Valley News - Jennifer Hauck
With support of state victims' advocate Lynda Ruel, right, Deborah Blanchard listens in Lebanon District Court in Lebanon, N.H., on Dec. 27, 2013, at the arraignment of Robert Dellinger, whom New Hampshire prosecutors are charging with two counts of second-degree murder in connection with Dec. 7 collision that killed Blanchard's son, Jason Timmons of Wilder, and Timmons' pregnant fiancee Amanda Murphy
Valley News - Jennifer Hauck
Robert J. Dellinger
Lebanon — A Lebanon District Court judge ruled that a 53-year-old Sunapee man will remain in custody at the Grafton County House of Corrections until at least mid-January while awaiting a court date on charges of second-degree murder in connection with a collision on Interstate 89 that killed a Wilder couple,
During a brief arraignment Friday morning where Robert Dellinger, a former chief financial officer of PPG Industries, appeared via teleconference from the county jail in North Haverhill, Judge Lawrence MacLeod denied a request for a bail hearing from Dellinger's defense lawyer.
MacLeod also approved Jan. 14 as the date for a probable cause hearing.
Dellinger, who did not enter a plea at the arraignment on Friday, was initially charged with manslaughter after he allegedly drove his pickup truck across the median strip of I-89 in Lebanon on Dec. 7, hitting a vehicle carrying Amanda Murphy, 24, and her 29-year-old fiance, Jason Timmons.

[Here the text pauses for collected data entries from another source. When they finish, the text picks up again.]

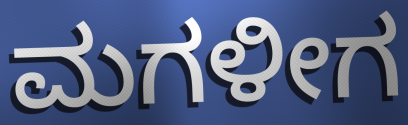
ಮಗಳೀಗ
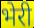
भेरी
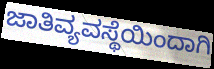
ಜಾತಿವ್ಯವಸ್ಥೆಯಿಂದಾಗಿ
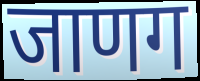
जाणग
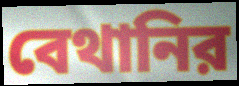
বেথানির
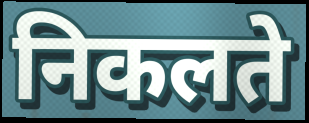
निकलते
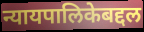
न्यायपालिकेबद्दल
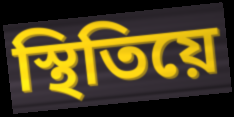
স্থিতিয়ে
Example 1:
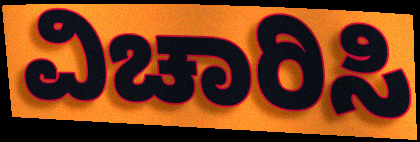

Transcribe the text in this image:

ವಿಚಾರಿಸಿ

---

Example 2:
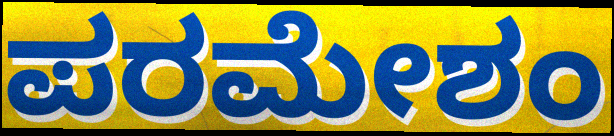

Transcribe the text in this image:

ಪರಮೇಶಂ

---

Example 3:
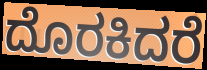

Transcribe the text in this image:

ದೊರಕಿದರೆ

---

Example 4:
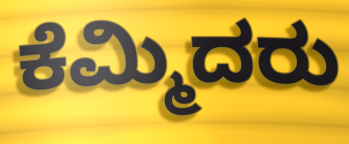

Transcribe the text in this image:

ಕೆಮ್ಮಿದರು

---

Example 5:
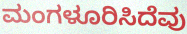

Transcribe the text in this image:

ಮಂಗಳೂರಿಸಿದೆವು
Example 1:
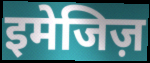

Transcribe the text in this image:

इमेजिज़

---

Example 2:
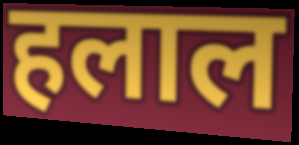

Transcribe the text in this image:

हलाल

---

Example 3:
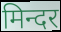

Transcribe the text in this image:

मिन्दर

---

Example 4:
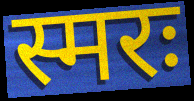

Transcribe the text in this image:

स्मरः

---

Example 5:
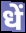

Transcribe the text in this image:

धें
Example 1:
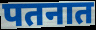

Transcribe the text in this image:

पतनात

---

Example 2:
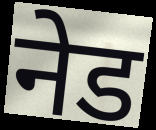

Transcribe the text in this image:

नेड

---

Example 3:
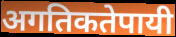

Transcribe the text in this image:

अगतिकतेपायी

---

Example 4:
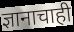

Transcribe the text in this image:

ज्ञानाचाही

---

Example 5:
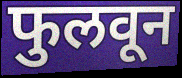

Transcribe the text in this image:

फुलवून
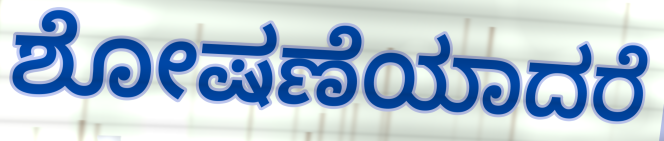
ಶೋಷಣೆಯಾದರೆ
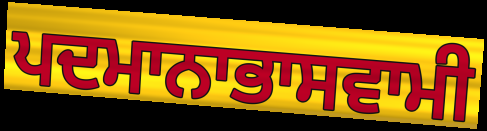
ਪਦਮਾਨਾਭਾਸਵਾਮੀ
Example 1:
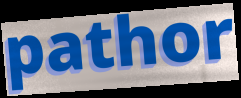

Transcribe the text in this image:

pathor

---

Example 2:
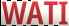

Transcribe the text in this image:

WATI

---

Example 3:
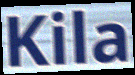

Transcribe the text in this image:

Kila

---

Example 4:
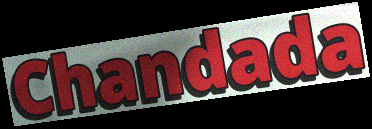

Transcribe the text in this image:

Chandada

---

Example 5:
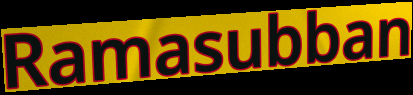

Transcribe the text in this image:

Ramasubban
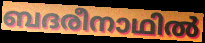
ബദരീനാഥിൽ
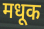
मधूक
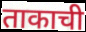
ताकाची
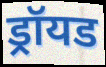
ड्रॉयड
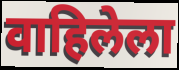
वाहिलेला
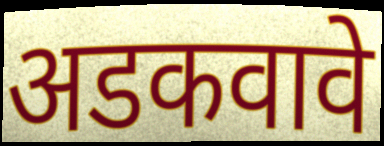
अडकवावे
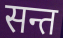
सन्त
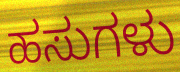
ಹಸುಗಳು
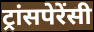
ट्रांसपेरेंसी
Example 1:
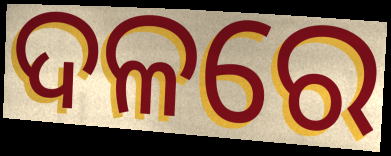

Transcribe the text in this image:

ଦଳରେ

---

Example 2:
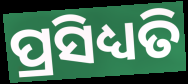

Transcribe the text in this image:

ପ୍ରସିଧ୍ୟତି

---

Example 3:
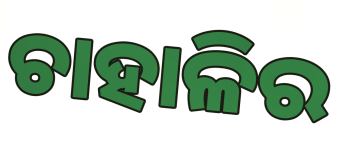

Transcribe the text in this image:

ଚାହାଳିର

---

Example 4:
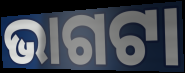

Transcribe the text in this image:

ଭାଗଟା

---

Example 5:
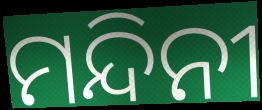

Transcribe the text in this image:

ମନ୍ଦିନୀ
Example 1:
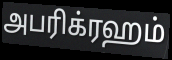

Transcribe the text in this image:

அபரிக்ரஹம்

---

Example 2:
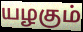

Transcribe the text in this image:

யழகும்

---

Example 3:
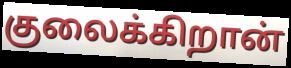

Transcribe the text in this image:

குலைக்கிறான்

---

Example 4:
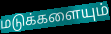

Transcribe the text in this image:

மடுக்களையும்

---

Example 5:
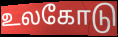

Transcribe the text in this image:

உலகோடு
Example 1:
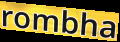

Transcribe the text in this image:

rombha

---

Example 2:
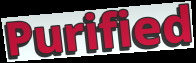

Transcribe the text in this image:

Purified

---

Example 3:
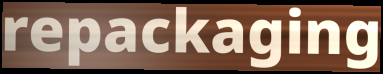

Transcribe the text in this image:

repackaging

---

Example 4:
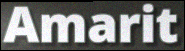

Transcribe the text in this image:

Amarit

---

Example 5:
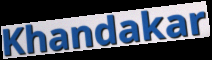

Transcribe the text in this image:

Khandakar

New Hampshire prosecutors last week sought second-degree murder charges that accuse Dellinger of “recklessly causing the deaths (of Murphy and Timmons) … under circumstances manifesting an extreme indifference to the value of human life.”
Timmons' mother, Deborah Blanchard of Enfield, sat through the arraignment alongside New Hampshire victims' advocate Lynda Ruel, and declined comment on her way out of the hearing.
“She needed to be here for her son,” Ruel said. “It's a hard day, and the time of year makes it harder.”
Murphy was eight months pregnant and her unborn daughter did not survive the accident. (Under New Hampshire law, homicide charges do not apply to the death of a fetus.)
Sitting in the two rows of benches behind Blanchard and Ruel were more than a dozen family and friends of Dellinger, and they conferred with Lebanon attorney Peter DeCato after the hearing. DeCato is representing Dellinger, who throughout the arraignment stared straight ahead without speaking, occasionally casting his eyes downward before raising them back to the camera. Prosecutors have said that Dellinger told police after the collision that he was trying to commit suicide.
“It's tough on everybody,” DeCato said after the arraignment.
She later added: “We're all trying to find out what happened.”
After Friday's arraignment, Assistant Attorney General Diana Fenton said her office upgraded the charges after “we looked at the facts and the evidence, and felt it was appropriate.” Senior Assistant Attorney General Jeffery Strelzin added that all documents related to the case are sealed while the prosecution prepares its case.
Dellinger had been released after posting $250,000 cash-only bail in mid-December, but has was taken back into custody last week when the charges were upgraded. A conviction on second-degree murder carries up to a life-in-prison sentence in New Hampshire.
Last week, the Sunapee Police Department released records showing that three days before the collision, police helped an ambulance crew at Dellinger's lakeside home during what the dispatcher's log described as a “medical call for possible hypothermia.”
The log reported that upon arriving at the house on the morning of Dec. 4, Dellinger's wife “advised (that) her husband was suffering from symptoms of Ambien withdrawal.” The log goes on to note that Dellinger “advised he was OK, just cold,” and that he ended up not getting in the ambulance.
DeCato said after Friday's arraignment that he plans to again seek his client's release on bail, if the case moves to Grafton County Superior Court.